Task prompt:
Recast every line of the records below as a JSON list of strings, one string per line, with blank lines omitted. Leave the pictures out of the answer.

------ Records to process ------

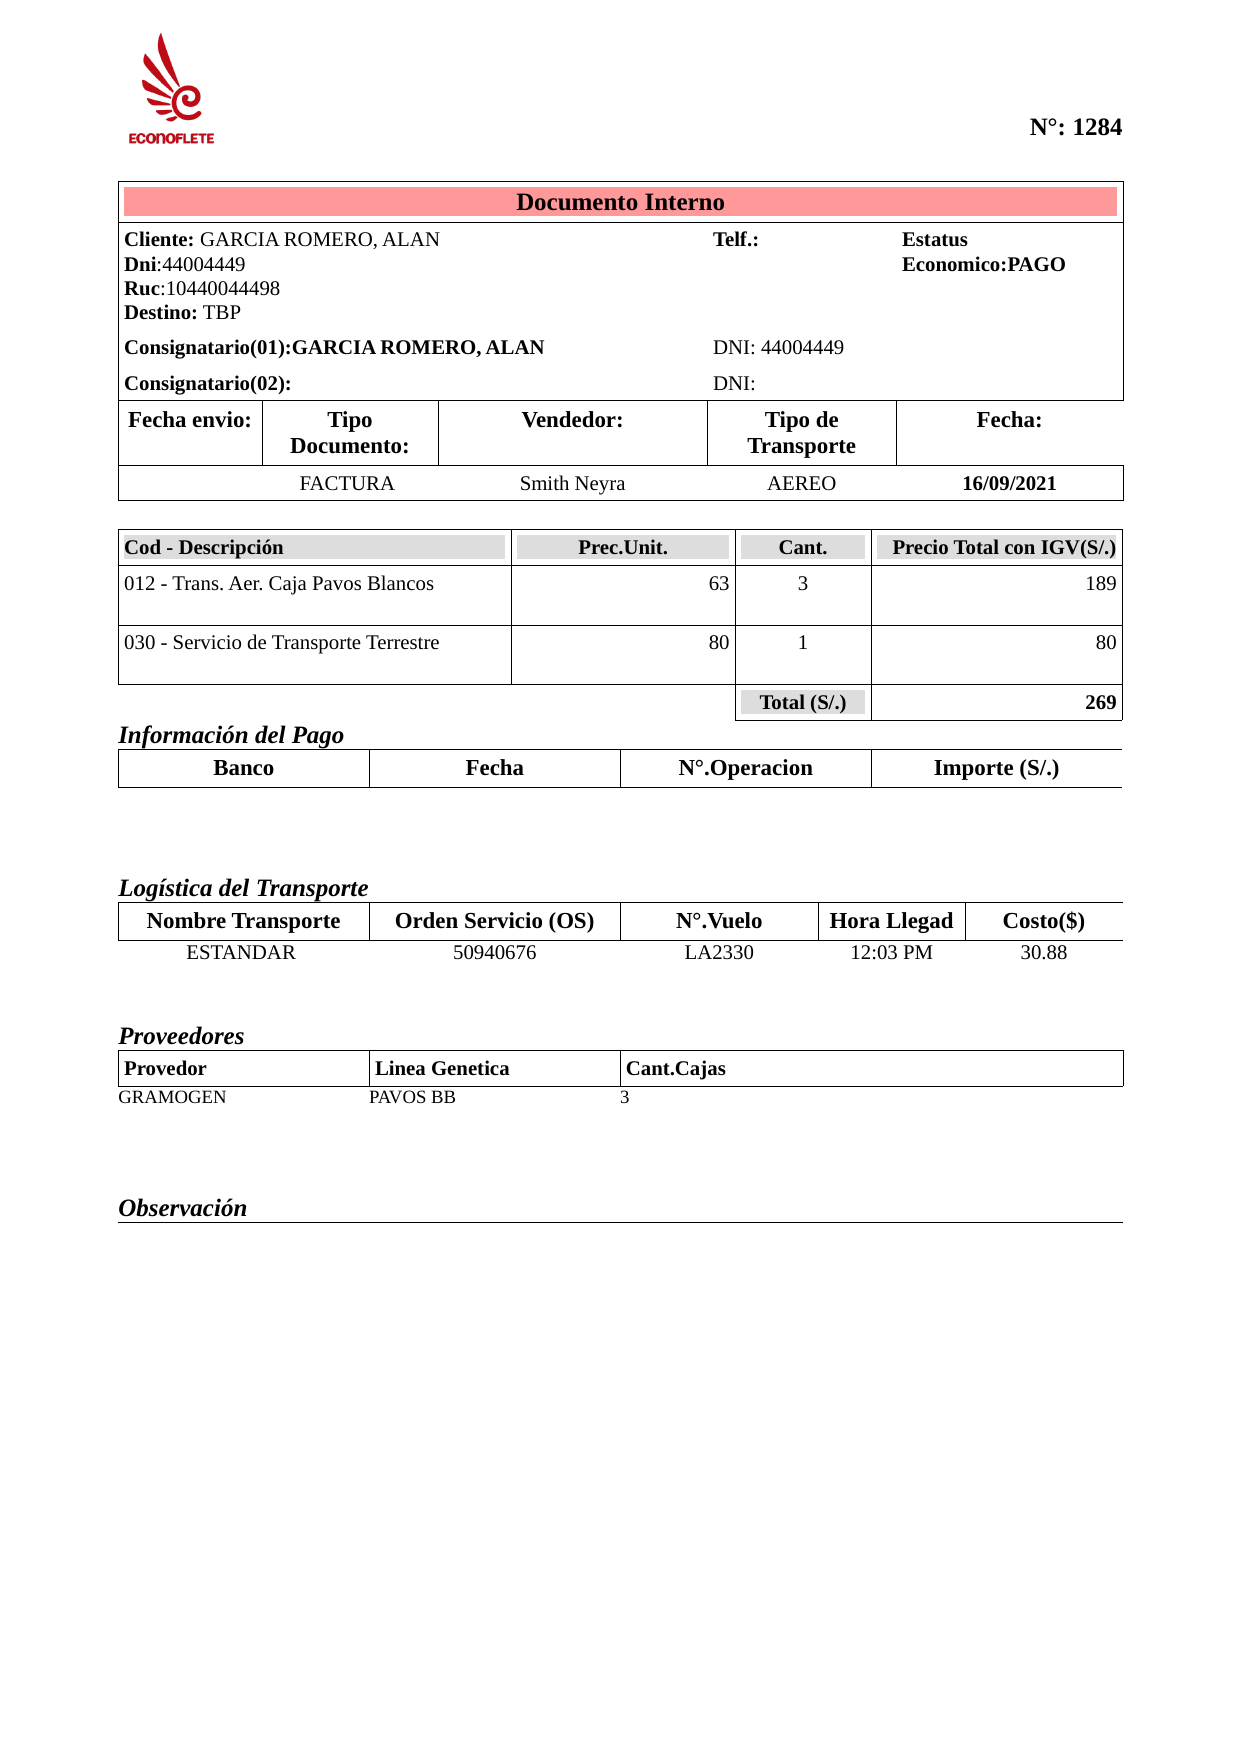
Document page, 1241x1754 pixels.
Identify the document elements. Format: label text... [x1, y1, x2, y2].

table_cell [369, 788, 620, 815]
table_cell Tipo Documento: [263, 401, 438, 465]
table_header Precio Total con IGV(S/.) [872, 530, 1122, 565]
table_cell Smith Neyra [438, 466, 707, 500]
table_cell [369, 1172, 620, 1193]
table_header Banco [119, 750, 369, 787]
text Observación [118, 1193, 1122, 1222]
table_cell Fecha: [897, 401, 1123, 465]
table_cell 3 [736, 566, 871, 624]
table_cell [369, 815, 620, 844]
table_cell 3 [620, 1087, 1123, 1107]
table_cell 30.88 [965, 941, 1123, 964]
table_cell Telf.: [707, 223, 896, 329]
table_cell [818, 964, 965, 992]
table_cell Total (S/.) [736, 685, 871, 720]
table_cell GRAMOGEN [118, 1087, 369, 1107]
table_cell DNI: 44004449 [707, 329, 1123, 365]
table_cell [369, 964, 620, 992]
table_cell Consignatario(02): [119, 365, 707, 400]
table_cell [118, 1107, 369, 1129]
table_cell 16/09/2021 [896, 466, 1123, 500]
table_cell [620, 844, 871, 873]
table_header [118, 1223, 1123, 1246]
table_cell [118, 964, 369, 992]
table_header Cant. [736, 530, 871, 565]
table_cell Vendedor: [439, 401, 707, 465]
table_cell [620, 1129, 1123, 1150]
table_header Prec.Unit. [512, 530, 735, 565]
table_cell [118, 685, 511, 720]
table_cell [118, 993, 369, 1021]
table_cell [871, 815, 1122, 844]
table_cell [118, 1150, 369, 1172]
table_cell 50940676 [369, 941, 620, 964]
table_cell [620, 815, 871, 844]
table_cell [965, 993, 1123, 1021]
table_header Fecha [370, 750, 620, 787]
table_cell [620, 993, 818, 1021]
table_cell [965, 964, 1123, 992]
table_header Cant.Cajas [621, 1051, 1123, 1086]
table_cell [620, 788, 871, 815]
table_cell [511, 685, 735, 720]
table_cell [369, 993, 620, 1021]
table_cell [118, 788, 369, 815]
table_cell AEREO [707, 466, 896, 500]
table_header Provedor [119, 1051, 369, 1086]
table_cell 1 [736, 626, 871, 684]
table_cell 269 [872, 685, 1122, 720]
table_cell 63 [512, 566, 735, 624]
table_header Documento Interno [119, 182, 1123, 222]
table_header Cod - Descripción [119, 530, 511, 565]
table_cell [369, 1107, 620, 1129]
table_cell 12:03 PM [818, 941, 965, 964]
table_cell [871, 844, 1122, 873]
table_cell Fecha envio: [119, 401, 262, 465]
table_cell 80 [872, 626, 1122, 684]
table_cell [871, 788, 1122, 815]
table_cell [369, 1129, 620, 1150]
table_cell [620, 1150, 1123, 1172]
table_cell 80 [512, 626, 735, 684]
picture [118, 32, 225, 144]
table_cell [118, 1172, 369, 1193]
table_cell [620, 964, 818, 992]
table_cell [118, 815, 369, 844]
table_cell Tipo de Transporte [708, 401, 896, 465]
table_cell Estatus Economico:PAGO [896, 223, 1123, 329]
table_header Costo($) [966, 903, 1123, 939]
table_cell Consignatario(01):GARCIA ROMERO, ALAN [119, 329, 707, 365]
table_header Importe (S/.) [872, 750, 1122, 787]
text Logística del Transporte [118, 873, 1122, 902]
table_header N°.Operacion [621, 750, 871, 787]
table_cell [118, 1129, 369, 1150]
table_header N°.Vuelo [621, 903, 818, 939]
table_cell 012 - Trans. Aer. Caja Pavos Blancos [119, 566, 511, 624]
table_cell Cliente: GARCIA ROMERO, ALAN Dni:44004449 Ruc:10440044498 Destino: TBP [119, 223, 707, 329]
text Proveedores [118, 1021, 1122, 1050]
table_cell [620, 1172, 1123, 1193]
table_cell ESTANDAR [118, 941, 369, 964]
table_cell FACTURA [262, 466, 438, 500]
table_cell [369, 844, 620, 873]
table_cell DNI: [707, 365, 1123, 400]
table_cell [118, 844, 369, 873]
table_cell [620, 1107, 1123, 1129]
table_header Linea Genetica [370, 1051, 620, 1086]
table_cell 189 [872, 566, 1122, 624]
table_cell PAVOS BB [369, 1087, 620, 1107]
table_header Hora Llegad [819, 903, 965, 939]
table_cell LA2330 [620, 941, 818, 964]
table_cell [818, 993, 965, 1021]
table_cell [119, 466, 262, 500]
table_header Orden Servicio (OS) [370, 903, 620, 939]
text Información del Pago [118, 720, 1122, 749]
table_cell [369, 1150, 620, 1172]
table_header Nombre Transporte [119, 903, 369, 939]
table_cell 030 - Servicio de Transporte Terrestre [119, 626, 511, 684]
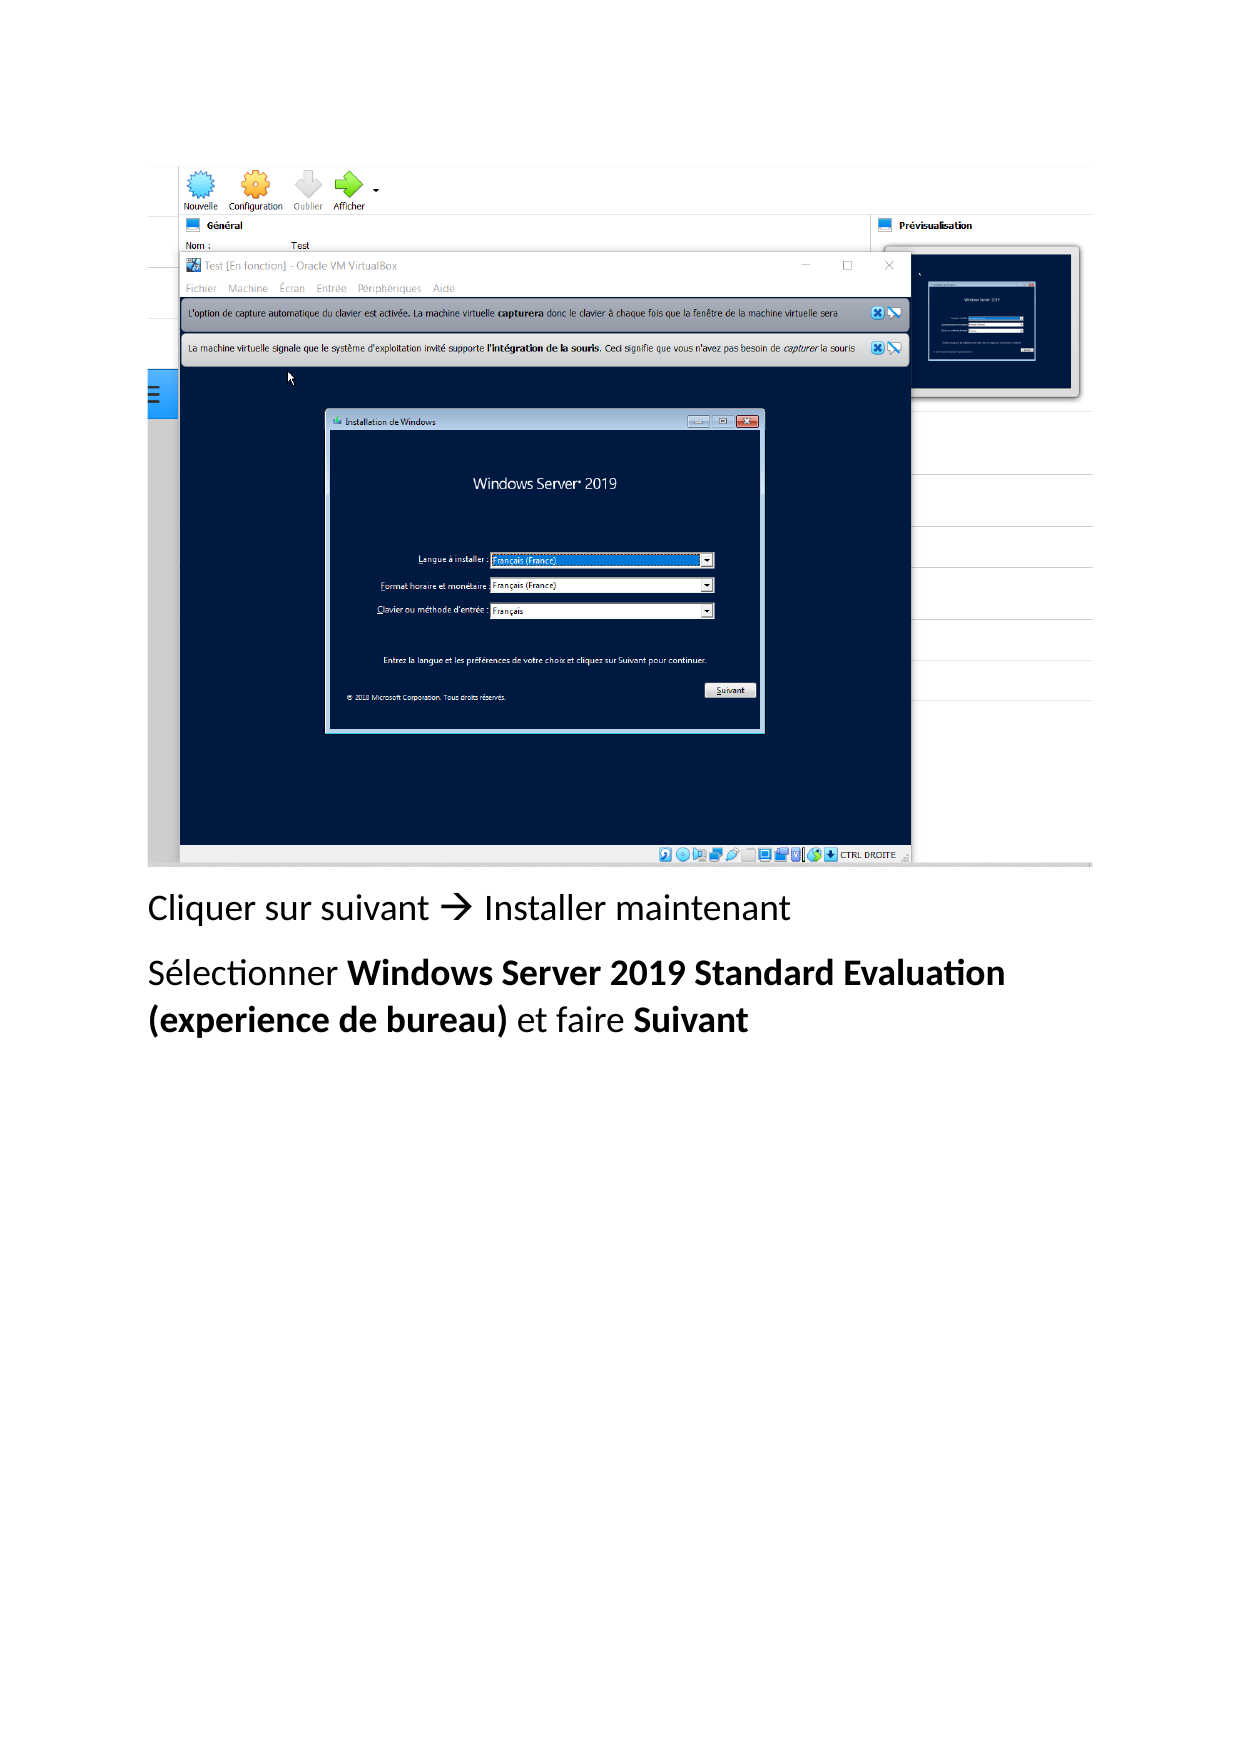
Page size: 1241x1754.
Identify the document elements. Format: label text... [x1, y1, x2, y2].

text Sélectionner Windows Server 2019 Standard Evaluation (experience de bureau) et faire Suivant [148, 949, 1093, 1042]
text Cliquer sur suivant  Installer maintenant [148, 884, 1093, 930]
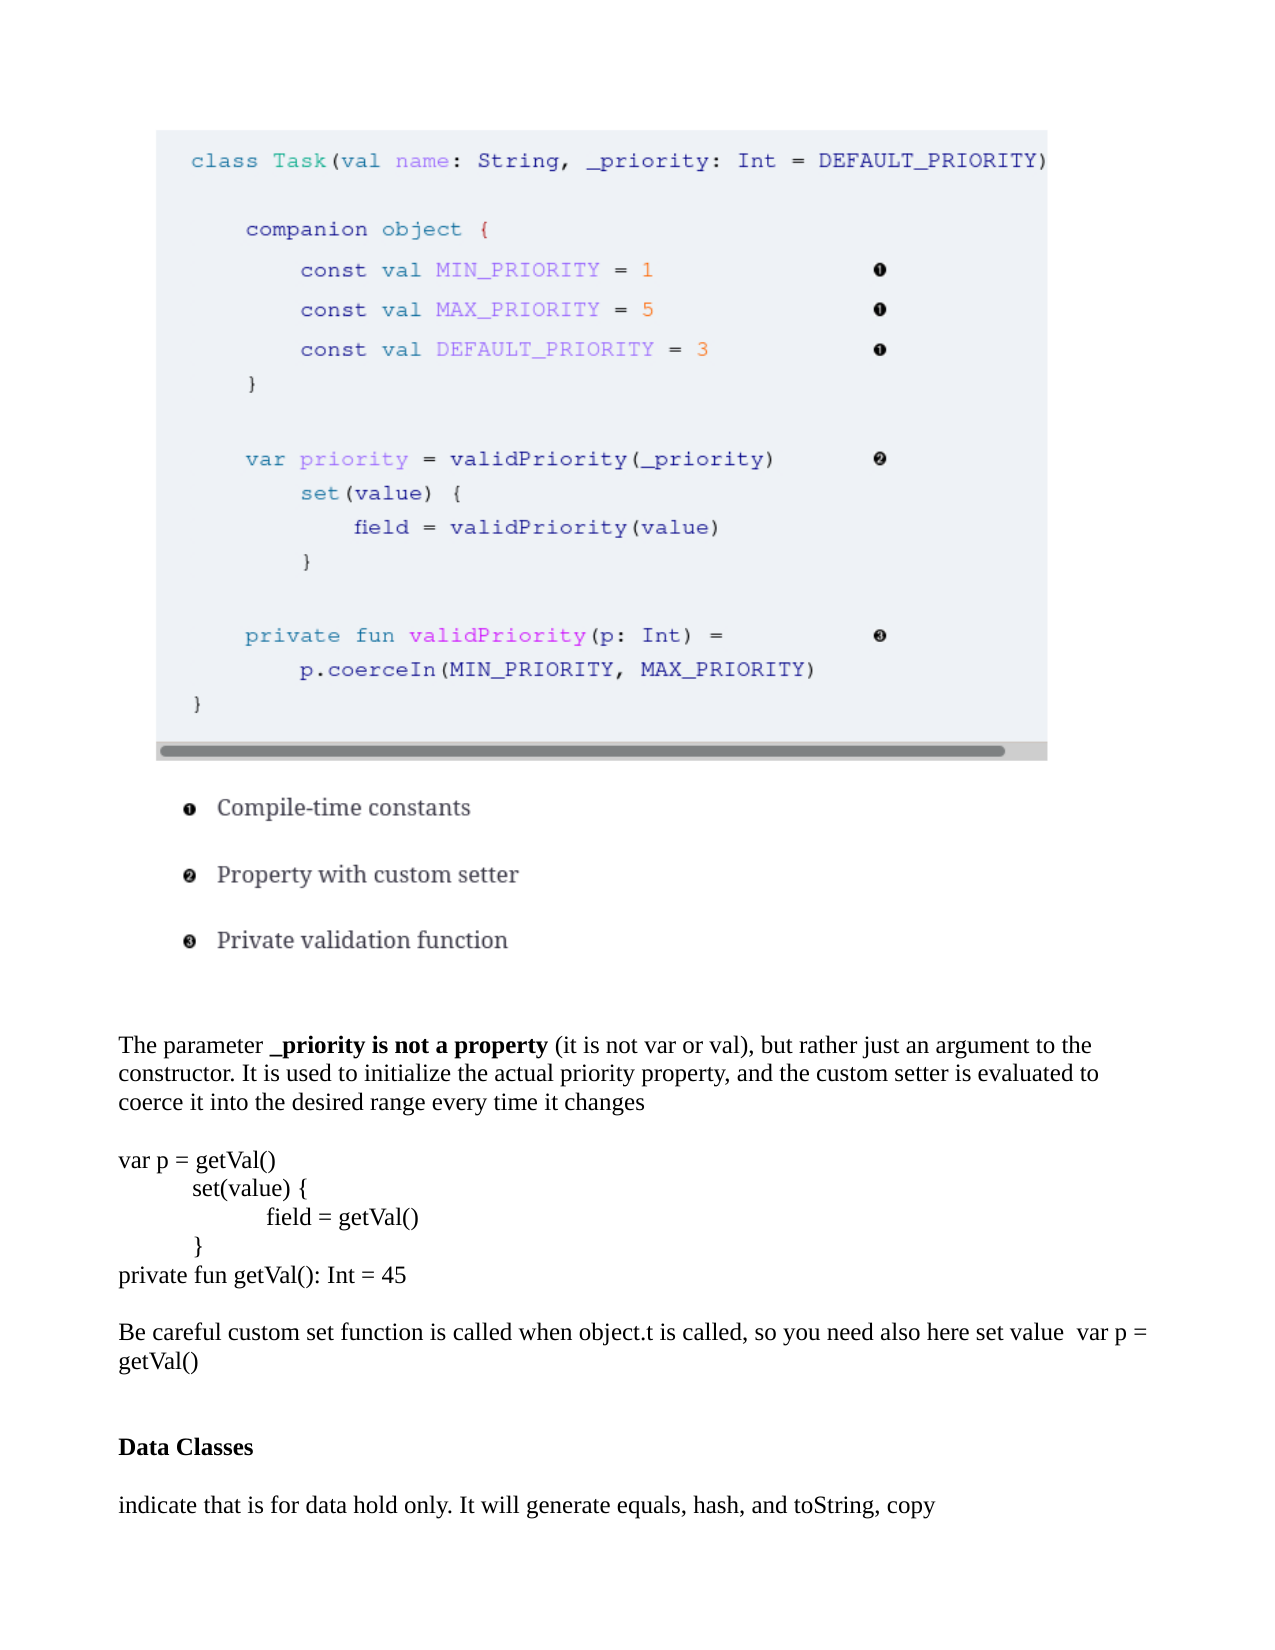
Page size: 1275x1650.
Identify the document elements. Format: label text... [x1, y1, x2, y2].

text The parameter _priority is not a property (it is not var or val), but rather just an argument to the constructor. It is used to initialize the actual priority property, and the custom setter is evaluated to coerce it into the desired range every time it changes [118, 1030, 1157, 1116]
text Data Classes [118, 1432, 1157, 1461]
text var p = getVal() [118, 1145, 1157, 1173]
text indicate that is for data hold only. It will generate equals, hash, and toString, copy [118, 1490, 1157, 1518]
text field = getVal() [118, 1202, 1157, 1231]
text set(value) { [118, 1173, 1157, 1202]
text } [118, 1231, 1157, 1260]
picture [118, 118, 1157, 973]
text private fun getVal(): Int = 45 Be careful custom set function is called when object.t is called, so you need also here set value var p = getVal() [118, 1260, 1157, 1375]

------

Answer to the problem:
[
  "Document page, 1241x1754 pixels.",
  "Identify the document elements. Format: label text... [x1, y1, x2, y2].",
  "table_cell [369, 788, 620, 815]",
  "table_cell Tipo Documento: [263, 401, 438, 465]",
  "table_header Precio Total con IGV(S/.) [872, 530, 1122, 565]",
  "table_cell Smith Neyra [438, 466, 707, 500]",
  "table_cell [369, 1172, 620, 1193]",
  "table_header Banco [119, 750, 369, 787]",
  "text Observación [118, 1193, 1122, 1222]",
  "table_cell Fecha: [897, 401, 1123, 465]",
  "table_cell 3 [736, 566, 871, 624]",
  "table_cell [369, 815, 620, 844]",
  "table_cell 3 [620, 1087, 1123, 1107]",
  "table_cell 30.88 [965, 941, 1123, 964]",
  "table_cell Telf.: [707, 223, 896, 329]",
  "table_cell [818, 964, 965, 992]",
  "table_cell Total (S/.) [736, 685, 871, 720]",
  "table_cell GRAMOGEN [118, 1087, 369, 1107]",
  "table_cell DNI: 44004449 [707, 329, 1123, 365]",
  "table_cell [369, 964, 620, 992]",
  "table_cell Consignatario(02): [119, 365, 707, 400]",
  "table_cell [118, 1107, 369, 1129]",
  "table_cell 16/09/2021 [896, 466, 1123, 500]",
  "table_cell [620, 844, 871, 873]",
  "table_header [118, 1223, 1123, 1246]",
  "table_cell [118, 964, 369, 992]",
  "table_header Cant. [736, 530, 871, 565]",
  "table_cell Vendedor: [439, 401, 707, 465]",
  "table_cell [620, 1129, 1123, 1150]",
  "table_header Prec.Unit. [512, 530, 735, 565]",
  "table_cell [118, 685, 511, 720]",
  "table_cell [118, 993, 369, 1021]",
  "table_cell [871, 815, 1122, 844]",
  "table_cell [118, 1150, 369, 1172]",
  "table_cell 50940676 [369, 941, 620, 964]",
  "table_cell [620, 815, 871, 844]",
  "table_cell [965, 993, 1123, 1021]",
  "table_header Fecha [370, 750, 620, 787]",
  "table_cell [620, 993, 818, 1021]",
  "table_cell [965, 964, 1123, 992]",
  "table_header Cant.Cajas [621, 1051, 1123, 1086]",
  "table_cell [620, 788, 871, 815]",
  "table_cell [511, 685, 735, 720]",
  "table_cell [369, 993, 620, 1021]",
  "table_cell [118, 788, 369, 815]",
  "table_cell AEREO [707, 466, 896, 500]",
  "table_header Provedor [119, 1051, 369, 1086]",
  "table_cell 1 [736, 626, 871, 684]",
  "table_cell 269 [872, 685, 1122, 720]",
  "table_cell 63 [512, 566, 735, 624]",
  "table_header Documento Interno [119, 182, 1123, 222]",
  "table_header Cod - Descripción [119, 530, 511, 565]",
  "table_cell [369, 1107, 620, 1129]",
  "table_cell 12:03 PM [818, 941, 965, 964]",
  "table_cell [871, 844, 1122, 873]",
  "table_cell Fecha envio: [119, 401, 262, 465]",
  "table_cell 80 [872, 626, 1122, 684]",
  "table_cell [871, 788, 1122, 815]",
  "table_cell [369, 1129, 620, 1150]",
  "table_cell [620, 1150, 1123, 1172]",
  "table_cell 80 [512, 626, 735, 684]",
  "picture [118, 32, 225, 144]",
  "table_cell [118, 1172, 369, 1193]",
  "table_cell [620, 964, 818, 992]",
  "table_cell [118, 815, 369, 844]",
  "table_cell Tipo de Transporte [708, 401, 896, 465]",
  "table_cell Estatus Economico:PAGO [896, 223, 1123, 329]",
  "table_header Costo($) [966, 903, 1123, 939]",
  "table_cell Consignatario(01):GARCIA ROMERO, ALAN [119, 329, 707, 365]",
  "table_header Importe (S/.) [872, 750, 1122, 787]",
  "text Logística del Transporte [118, 873, 1122, 902]",
  "table_header N°.Operacion [621, 750, 871, 787]",
  "table_cell [118, 1129, 369, 1150]",
  "table_header N°.Vuelo [621, 903, 818, 939]",
  "table_cell 012 - Trans. Aer. Caja Pavos Blancos [119, 566, 511, 624]",
  "table_cell Cliente: GARCIA ROMERO, ALAN Dni:44004449 Ruc:10440044498 Destino: TBP [119, 223, 707, 329]",
  "text Proveedores [118, 1021, 1122, 1050]",
  "table_cell [620, 1172, 1123, 1193]",
  "table_cell ESTANDAR [118, 941, 369, 964]",
  "table_cell FACTURA [262, 466, 438, 500]",
  "table_cell [369, 844, 620, 873]",
  "table_cell DNI: [707, 365, 1123, 400]",
  "table_cell [118, 844, 369, 873]",
  "table_cell [620, 1107, 1123, 1129]",
  "table_header Linea Genetica [370, 1051, 620, 1086]",
  "table_cell 189 [872, 566, 1122, 624]",
  "table_cell PAVOS BB [369, 1087, 620, 1107]",
  "table_header Hora Llegad [819, 903, 965, 939]",
  "table_cell LA2330 [620, 941, 818, 964]",
  "table_cell [818, 993, 965, 1021]",
  "table_cell [119, 466, 262, 500]",
  "table_header Orden Servicio (OS) [370, 903, 620, 939]",
  "text Información del Pago [118, 720, 1122, 749]",
  "table_cell [369, 1150, 620, 1172]",
  "table_header Nombre Transporte [119, 903, 369, 939]",
  "table_cell 030 - Servicio de Transporte Terrestre [119, 626, 511, 684]",
  "Page size: 1241x1754.",
  "Identify the document elements. Format: label text... [x1, y1, x2, y2].",
  "text Sélectionner Windows Server 2019 Standard Evaluation (experience de bureau) et faire Suivant [148, 949, 1093, 1042]",
  "text Cliquer sur suivant  Installer maintenant [148, 884, 1093, 930]",
  "Page size: 1275x1650.",
  "Identify the document elements. Format: label text... [x1, y1, x2, y2].",
  "text The parameter _priority is not a property (it is not var or val), but rather just an argument to the constructor. It is used to initialize the actual priority property, and the custom setter is evaluated to coerce it into the desired range every time it changes [118, 1030, 1157, 1116]",
  "text Data Classes [118, 1432, 1157, 1461]",
  "text var p = getVal() [118, 1145, 1157, 1173]",
  "text indicate that is for data hold only. It will generate equals, hash, and toString, copy [118, 1490, 1157, 1518]",
  "text field = getVal() [118, 1202, 1157, 1231]",
  "text set(value) { [118, 1173, 1157, 1202]",
  "text } [118, 1231, 1157, 1260]",
  "picture [118, 118, 1157, 973]",
  "text private fun getVal(): Int = 45 Be careful custom set function is called when object.t is called, so you need also here set value var p = getVal() [118, 1260, 1157, 1375]"
]